In de situatie waarin na afloop van de referteperiode een fout is gecorrigeerd die zich heeft voorgedaan in de referteperiode, zal de correctie in beginsel buiten het dagloon vallen (voorbeeld: na afloop van de referteperiode neemt de werkgever in de aangifte over een tijdvak een bedrag mee aan loon dat is betaald in een of meer tijdvakken in de referteperiode). Indien de werknemer bij de dagloonvaststelling kan aantonen dat een gegeven voor de dagloonvaststelling niet juist is, dan zal de UWV medewerker bij het vaststellen van het dagloon daarmee rekening houden.

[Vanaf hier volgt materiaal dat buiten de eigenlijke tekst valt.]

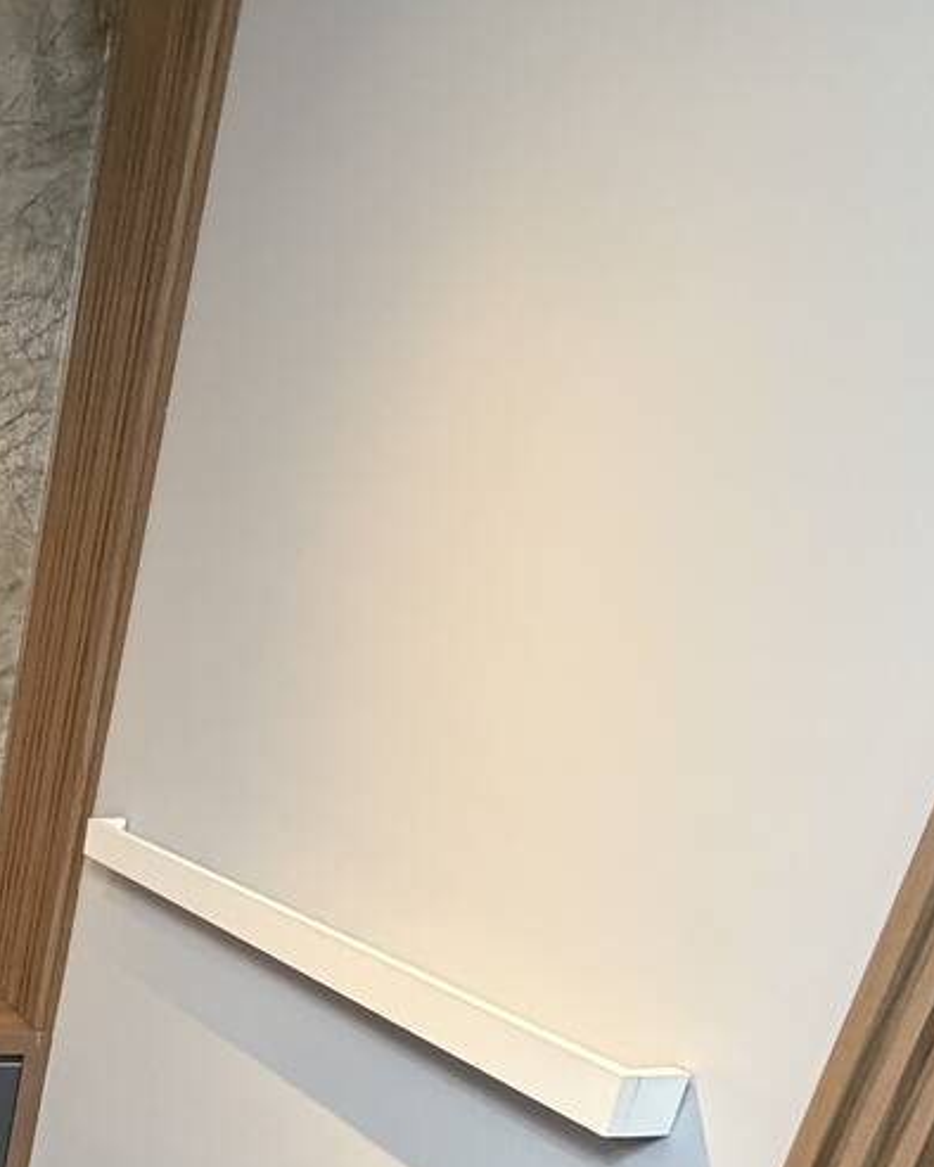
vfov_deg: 41.2
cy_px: 1108
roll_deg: -0.6
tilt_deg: -22.5
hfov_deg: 26.8
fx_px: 1381
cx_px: -462
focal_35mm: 40
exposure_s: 1/60
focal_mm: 2.22
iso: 640
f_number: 2.2
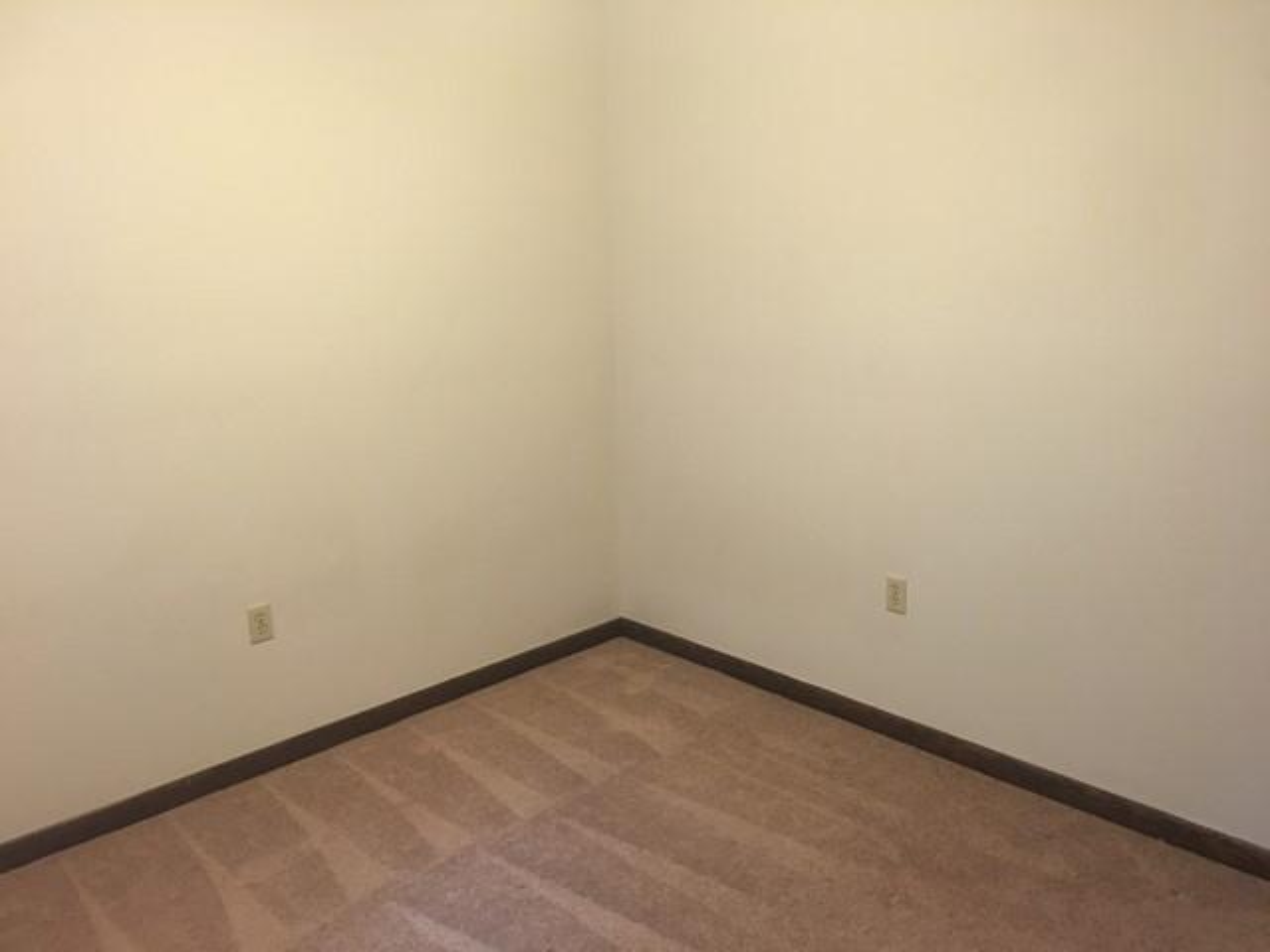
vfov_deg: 48.2
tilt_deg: -11.7
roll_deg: +1.4
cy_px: 476
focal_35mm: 29
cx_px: 635
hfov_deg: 61.7
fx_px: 1064
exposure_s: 1/15
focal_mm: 4.15
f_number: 2.2
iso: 80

Aansluiting loon op loonstrook en loon Digitaal Verzekeringsbericht

Een belangrijk argument om de Eenduidige loonaangifte in te voeren is gelegen in stabiele en eenduidige gegevens. De transparantie van het Digitaal Verzekeringsbericht wordt hiermee vergroot. Belangrijk is dat loonaangiftegegevens in het DigitaalVerzekeringsbericht aansluiten bij de loonstrook die de werknemers hebben. Hiermee worden de gegevens controleerbaar voor de werknemer.

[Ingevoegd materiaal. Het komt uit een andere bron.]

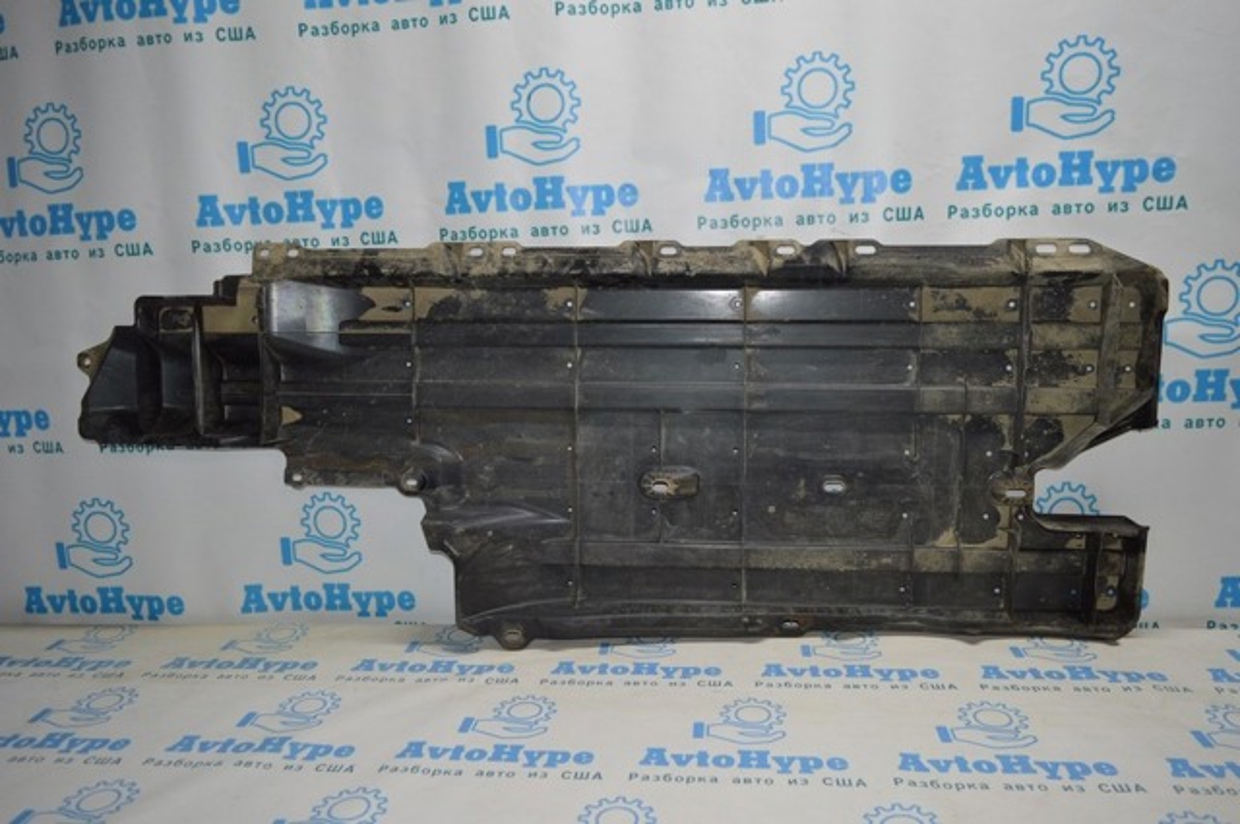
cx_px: 620
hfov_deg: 67.4
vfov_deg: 47.8
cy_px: 412
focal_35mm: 27
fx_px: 929
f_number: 4
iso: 400
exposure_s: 1/80
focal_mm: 18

Is dat niet het geval, dan zal dat leiden tot vragen van de werknemer richting zijn werkgever of UWV en onduidelijkheid over zijn uitkeringsrechten.

Om te beoordelen of de herkenbaarheid en controleerbaarheid tussen Digitaal Verzekeringsbericht en de gecorrigeerde loongegevens op de loonstrook bij invoering van de Eenduidige loonaangifte ook geldt voor werknemers die in dienst zijn van werkgevers die hun administratie op loon-over baseren, is gevraagd naar de zichtbaarheid van het sociale verzekeringsloon (sv-loon) en de loon-in aangiftegegevens op de loonstrook. Er is een kort onderzoek uitgevoerd onder de 12 softwareleveranciers die de brief van november 2009 hebben ondertekend, waarbij de huidige loonstrokenpraktijk als uitgangspunt heeft gediend. Vermeld moet worden dat deze 12 softwareleveranciers ieder 1 of meer pakketten in de markt hebben. Uit dit onderzoek is ten aanzien van de vermelding van het sv-loon op de loonstrook het volgende beeld naar voren gekomen:

• 1 pakket vermeldt geen sv-loon,

• 1 pakket vermeldt uitsluitend het cumulatieve sv-loon.

• 20 pakketten vermelden zowel het sv-periodeloon als het cumulatieve sv-loon.

Het beeld over de herkenbaarheid van het gecorrigeerde loon op de loonstrook versus het Digitaal Verzekeringsbericht is divers.

1. 28% voorziet wel in de gegevens

2. 28% voorziet optioneel,

3. 18% voorziet in de aansluiting van de loongegevens in het Digitaal Verzekeringsbericht en de loonstrook op cumulatief niveau, maar niet op periodeniveau

4. 23% van de loonstroken worden vervangen door nieuwe loonstroken over voorafgaande tijdvakken in geval van correcties met terugwerkende kracht. In deze gevallen zijn de gegevens in het Digitaal Verzekeringsbericht niet herkenbaar vanaf de loonstrook.

5. 3% voorziet niet in het sv-loon

De salarispakketten die vallen onder de opties 1, 2 en 3 (74% van de loonstroken) voorzien in de aansluiting, per periode of cumulatief. Als de aansluiting tussen Digitaal Verzekeringsbericht en loonstrook op periodeniveau gerealiseerd moet worden, zullen de salarispakketten die vallen onder de opties 3, 4 en 5 (44% van de loonstroken) moeten worden aangepast.